Darlin’

The Cleek clan are back in this sequel to 2011’s The Woman, written and directed by the Woman herself, Pollyanna McIntosh.

While technically the third part of a trilogy, like its predecessor Darlin’ works as a standalone movie. It’s a joy to see the series continued by McIntosh, particularly as she had to spend most of the previous instalment chained up in a shed, and its clear from her committed physical performance and politically charged sequel that the character has real meaning for her.

The 2019 film follows the feral Woman to the city where she looks for her adopted daughter Darlin’ (Lauryn Canny), who has been taken in by a Catholic boarding school called St. Philomena’s, presumably named after the Judi Dench movie. An abusive bishop (Mad Men‘s Bryan Batt) makes it his mission to civilise Darlin’ just as the previous picture’s patriarch attempted with the Woman, while publicising the feral child’s transformation for his own fame and fortune.

We track the two women in tandem: the girl and her kind classmates and nuns under the thumb of an exploitative institution; and the Woman who befriends a group of homeless prostitutes, free from societal oppression by completely removing themselves from it. Where Lucky McKee’s The Woman was unremittingly brutal, McIntosh’s sympathetic injection of sisterhood, coming-of-age themes and even comedy is reminiscent of the transition from The Terminator to Terminator 2, right down to the Woman’s Sarah Connor sunglasses.

This results in a sequel pitched somewhere between the cannibalistic coming-of-age drama of Raw and the anti-Catholic Church slasher Alice, Sweet AliceIn making this transition McIntosh loses much of The Woman‘s visceral horror and allegorical power; where that film attacked American society in general, this hones in on one specific aspect and ends up feeling more obvious and less shocking; the same reason Us is superior to Get Out.

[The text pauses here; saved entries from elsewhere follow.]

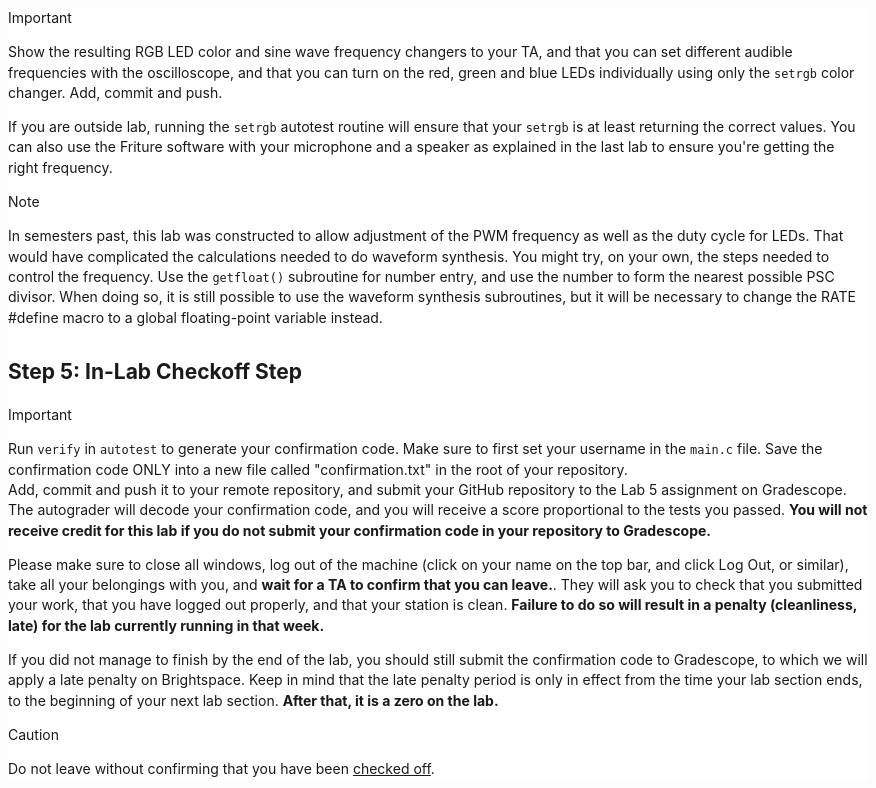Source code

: > [!IMPORTANT]
> Show the resulting RGB LED color and sine wave frequency changers to your TA, and that you can set different audible frequencies with the oscilloscope, and that you can turn on the red, green and blue LEDs individually using only the `setrgb` color changer.  Add, commit and push.  
> 
> If you are outside lab, running the `setrgb` autotest routine will ensure that your `setrgb` is at least returning the correct values.  You can also use the Friture software with your microphone and a speaker as explained in the last lab to ensure you're getting the right frequency.

> [!NOTE]
> In semesters past, this lab was constructed to allow adjustment of the PWM frequency as well as the duty cycle for LEDs.  That would have complicated the calculations needed to do waveform synthesis.  You might try, on your own, the steps needed to control the frequency.  Use the `getfloat()` subroutine for number entry, and use the number to form the nearest possible PSC divisor.  When doing so, it is still possible to use the waveform synthesis subroutines, but it will be necessary to change the RATE #define macro to a global floating-point variable instead.

## Step 5: In-Lab Checkoff Step

> [!IMPORTANT]
> Run `verify` in `autotest` to generate your confirmation code.  Make sure to first set your username in the `main.c` file.  Save the confirmation code ONLY into a new file called "confirmation.txt" in the root of your repository.  
> Add, commit and push it to your remote repository, and submit your GitHub repository to the Lab 5 assignment on Gradescope.  The autograder will decode your confirmation code, and you will receive a score proportional to the tests you passed.  **You will not receive credit for this lab if you do not submit your confirmation code in your repository to Gradescope.**

Please make sure to close all windows, log out of the machine (click on your name on the top bar, and click Log Out, or similar), take all your belongings with you, and **wait for a TA to confirm that you can leave.**.  They will ask you to check that you submitted your work, that you have logged out properly, and that your station is clean.  **Failure to do so will result in a penalty (cleanliness, late) for the lab currently running in that week.**

If you did not manage to finish by the end of the lab, you should still submit the confirmation code to Gradescope, to which we will apply a late penalty on Brightspace.  Keep in mind that the late penalty period is only in effect from the time your lab section ends, to the beginning of your next lab section.  **After that, it is a zero on the lab.**

> [!CAUTION]
> Do not leave without confirming that you have been [checked off](https://engineering.purdue.edu/ece362/checkoff/).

Though less intense than its predecessor, Darlin’ is an accomplished directorial debut for McIntosh with a pair of striking performances at its core. Not only is it rare to see a horror flick with a story instead of a template, it’s refreshing to watch something so weird without it seeming muddled. Angry, feminist and lovingly dedicated to the series’ late creator Jack Ketchum, Darlin’ is as carin’ as it is darin’.